Task instructions
Print the whole listing exactly as it appears, but skip the pictures.

Supplied data
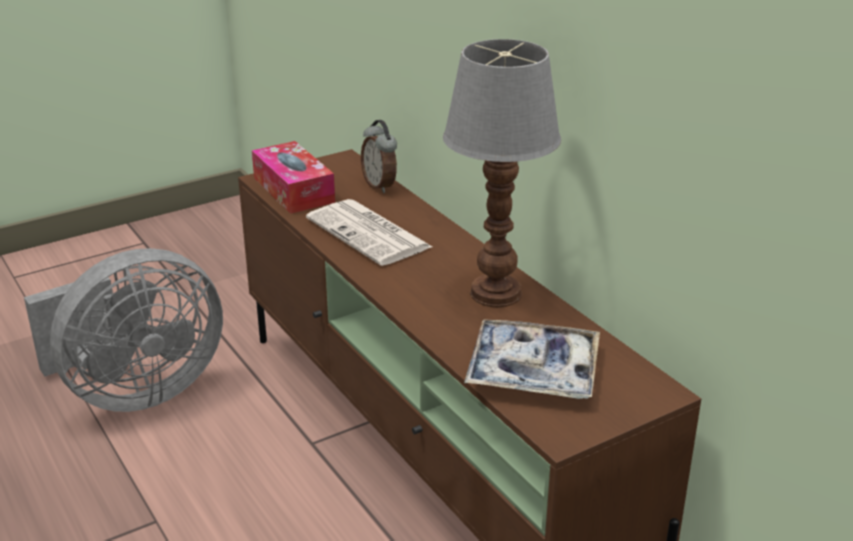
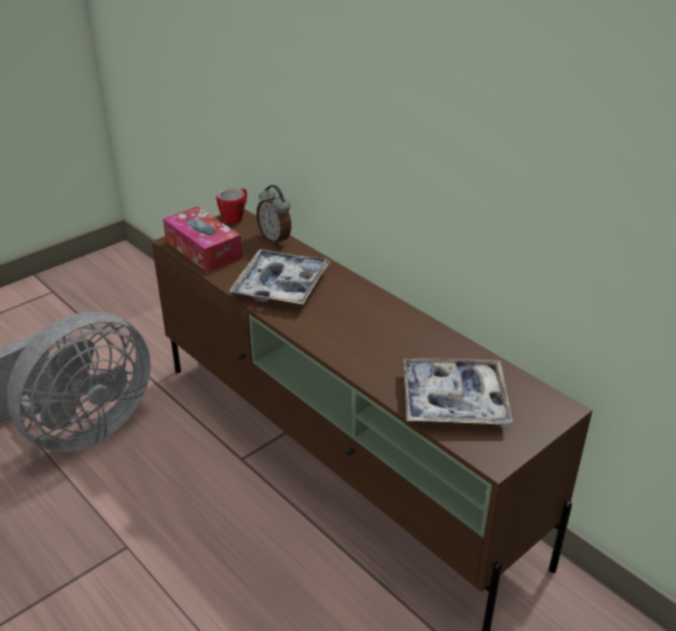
camera: 10 degrees left, 5 degrees up
(341, 160) = (235, 217): none -> mug
(370, 234) = (281, 285): newspaper -> tray
(496, 294) = (402, 332): table lamp -> none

Written response
camera: 10 degrees left, 5 degrees up
(341, 160) = (235, 217): none -> mug
(370, 234) = (281, 285): newspaper -> tray
(496, 294) = (402, 332): table lamp -> none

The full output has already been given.